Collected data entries
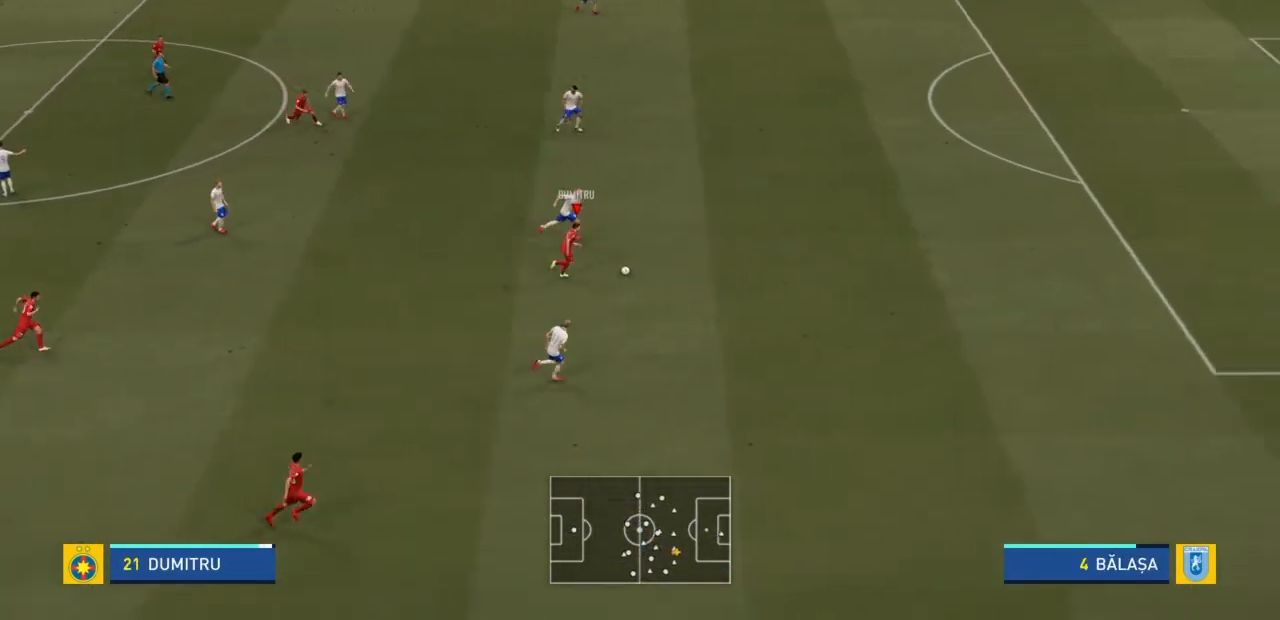
{"buttons": ["R2"], "left_stick": "right", "right_stick": "center", "events": [[66, "right_stick", "right"], [133, "right_stick", "center"]]}
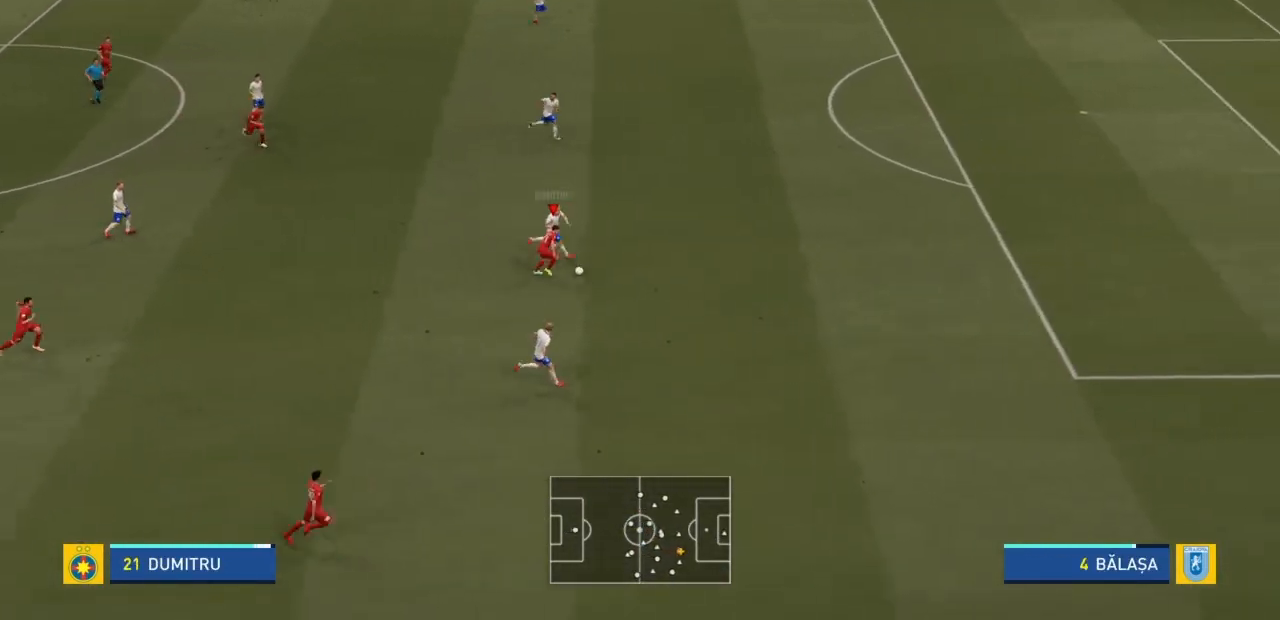
{"buttons": ["R2"], "left_stick": "right", "right_stick": "center", "events": []}
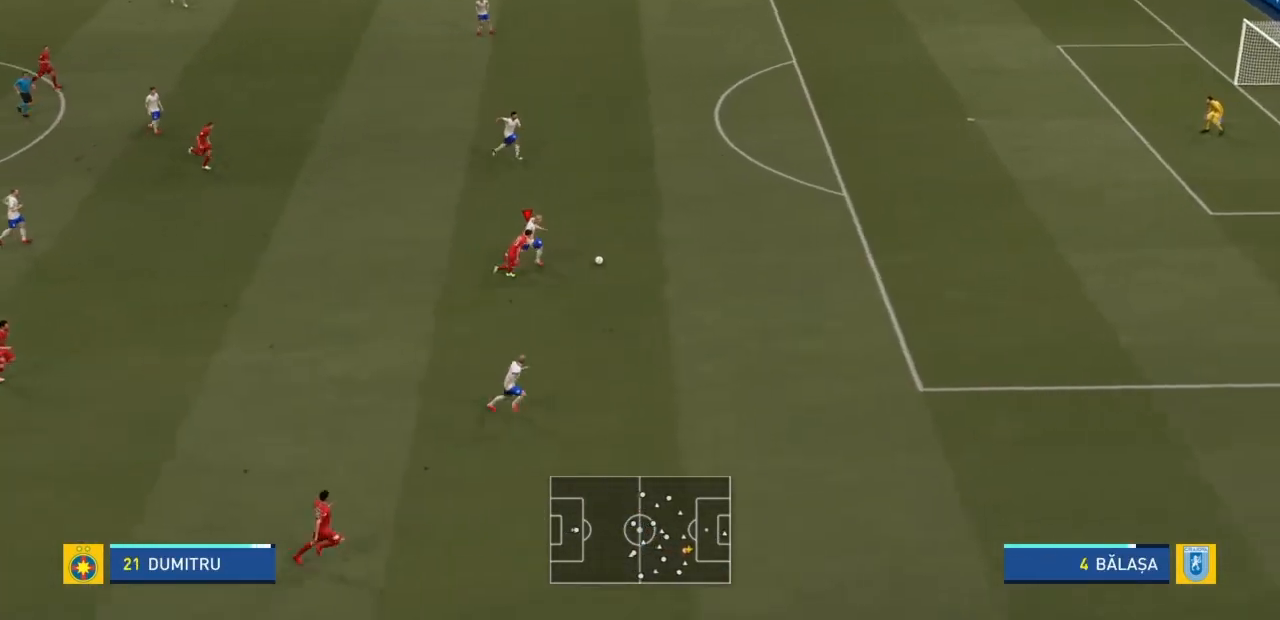
{"buttons": ["R2"], "left_stick": "right", "right_stick": "center", "events": []}
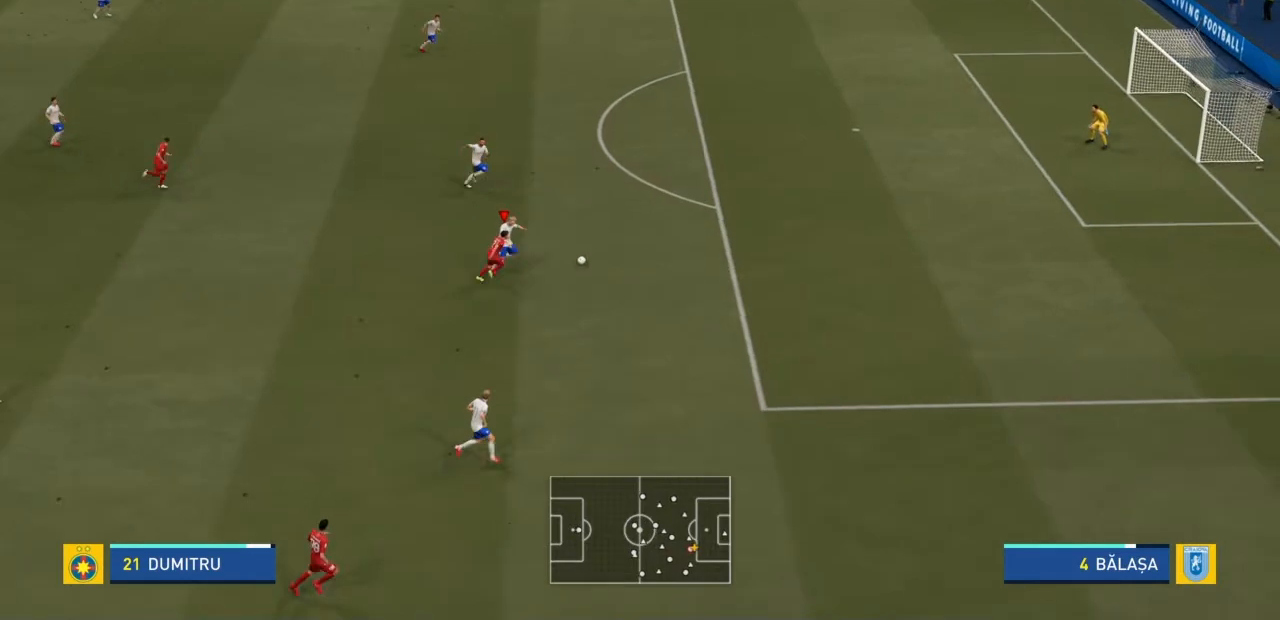
{"buttons": ["R2"], "left_stick": "right", "right_stick": "center", "events": []}
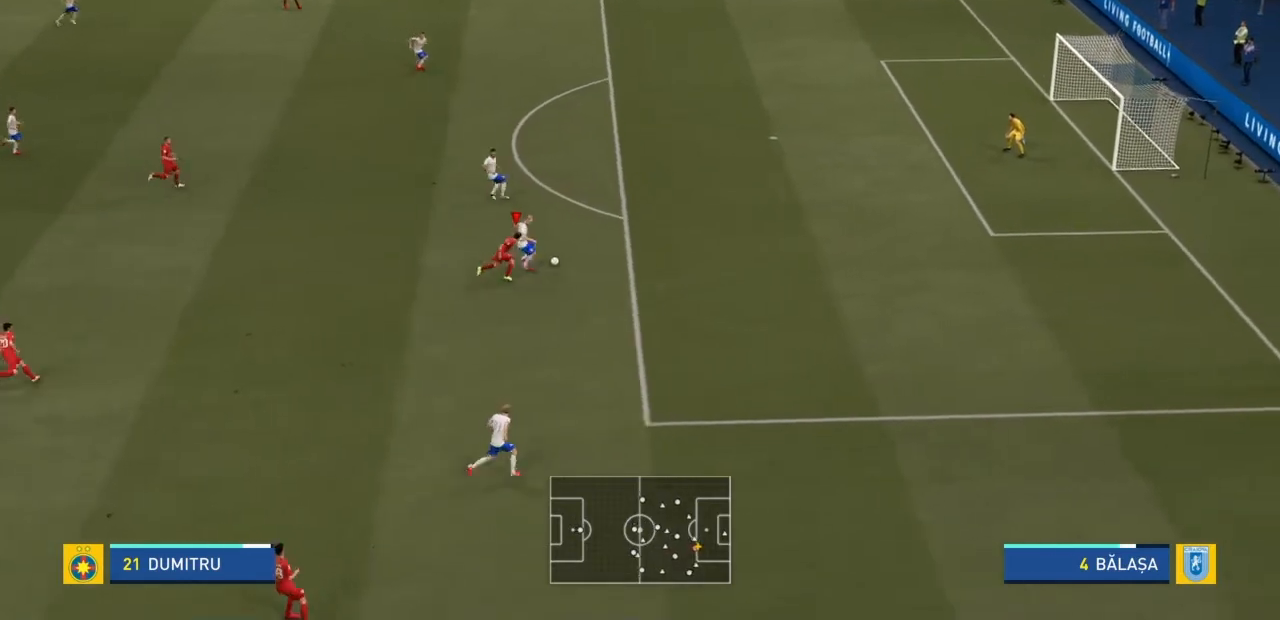
{"buttons": ["R2"], "left_stick": "right", "right_stick": "center", "events": []}
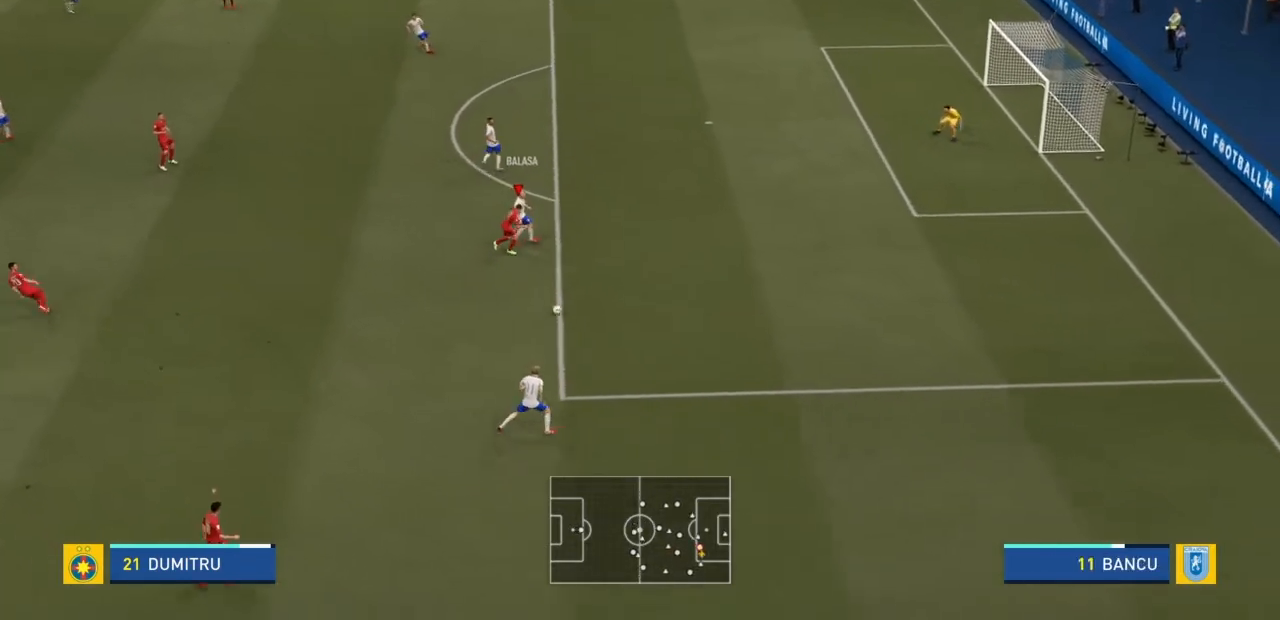
{"buttons": ["CROSS", "L1"], "left_stick": "center", "right_stick": "center", "events": [[234, "left_stick", "down"], [300, "left_stick", "left"], [367, "CROSS", "down"], [367, "L1", "down"], [367, "left_stick", "center"], [400, "R2", "up"]]}
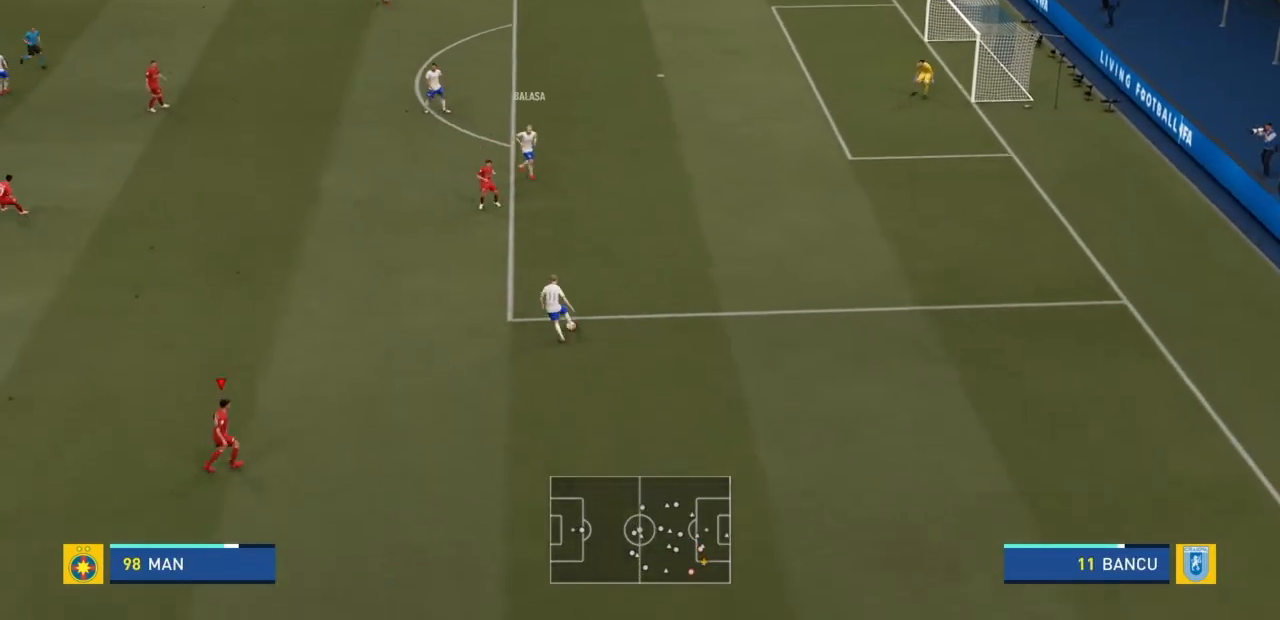
{"buttons": ["CROSS"], "left_stick": "up", "right_stick": "center", "events": [[33, "L1", "up"], [500, "left_stick", "up"]]}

Task brief: If a line in the data contains the string "CROSS", count it, then give the total and nothing else.

Exercise response: 2